The beginnings of the island, Bogoslof volcano, actually existed in 1768 in the form of a rock, called Ship Rock, rising sharply out of the sea. Captain Cook saw it when he sailed by in 1788. Recognition that a new volcanic island was being born came during May 1796. That month an observer standing on Umnak Island, half-way out along the Aleutian Chain, saw a new black object appear in the sea, 20 miles off to the north.
As the new island poked up, there were brilliant flames that turned night to day, and many earthquakes and loud thundering noises. Pumice and even stones fell on Umnak. Three days later the flames and the earthquakes subsided to leave a cone-shaped island centered to the south of Ship Rock and connected to it.

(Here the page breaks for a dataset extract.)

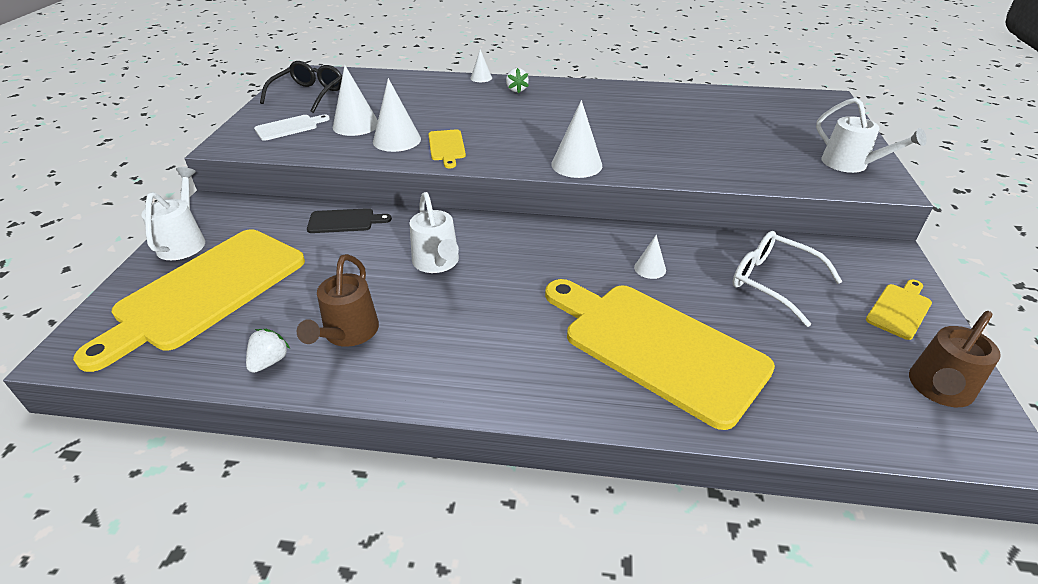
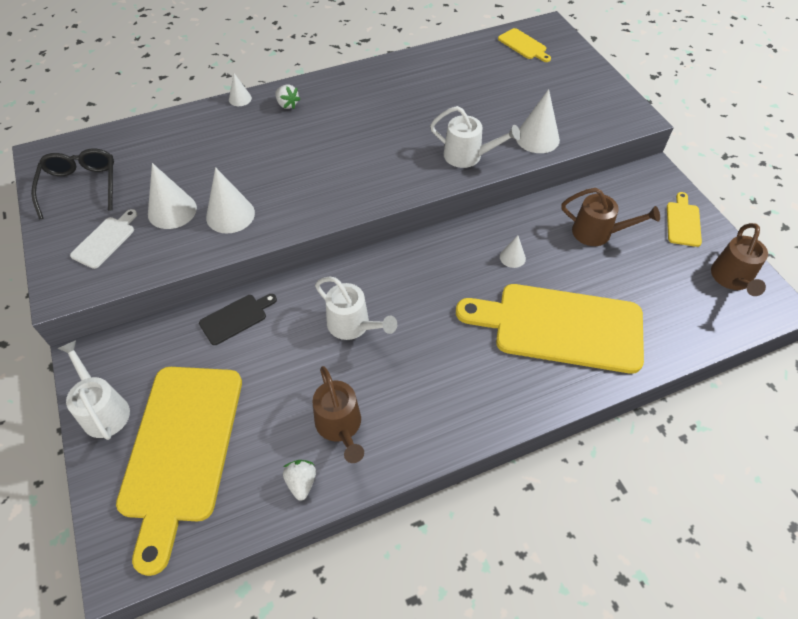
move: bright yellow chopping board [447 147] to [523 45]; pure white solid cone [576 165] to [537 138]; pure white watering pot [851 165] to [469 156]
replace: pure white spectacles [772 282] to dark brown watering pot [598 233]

The new island underwent some changes during the next hundred years. Then, in 1883, a new companion volcano birthed, about one mile north of Bogoslof. Known as New Bogoslof, and also Grewingk, after an early Alaskan geologist, the newer island now has the name Fire Island.
Over the next six years people observed Fire Island from time to time and watched it grow. A photograph taken in 1883 shows Fire Island to be a curious fantasy of uptilted and jagged spires. This appearance evidently caused the spectators to believe that crustal uplift created the island. Instead, the structure is a lava dome such as often wells up in volcanic vents. Confounded by the lack of a cone appearance, one scientist suggested that subsiding mountains on the Alaskan mainland, 400 miles off to the east, must have somehow pushed up the fantastic tip of Fire Island.
Several years later, in 1906, a new jagged pile of lava thrust up above the sea surface to form yet another island midway between Bogoslof and Fire Island. At that time Fire Island had stopped smoking, as apparently had Bogoslof.
One scientist, presumably the same one who thought subsiding mountains on the Alaskan mainland caused Aleutian volcanoes to grow, predicted that all three islands would wash away within a hundred years. No sooner was this said when new activity commenced in April 1909, giving rise to fiery lights capable of being seen 50 miles away. The very next month, President Roosevelt turned the whole area into a bird refuge. All those hot rocks engulfed in sulfur fumes in their legally assigned new habitat must have impressed the birds no end.
Actually, Teddy Roosevelt acted with foresight because by 1922 a visitor reported the area to have a tomb-like silence interrupted only by the raucous squawking of sea gulls and the terrifying roar of sea lions. He also said the three islands had a look of permanence. Still, all was not done, for in 1927 a new dome thrust up in defiance of the ocean waves which over the years had steadily been eroding away the Bogoslof Islands. Though changing rapidly, the islands exist today. The ocean may win and totally destroy the islands, but chances are that future eruptions will restore them in some form and that birds and sea lions will continue to roost there in the intervals between eruptions.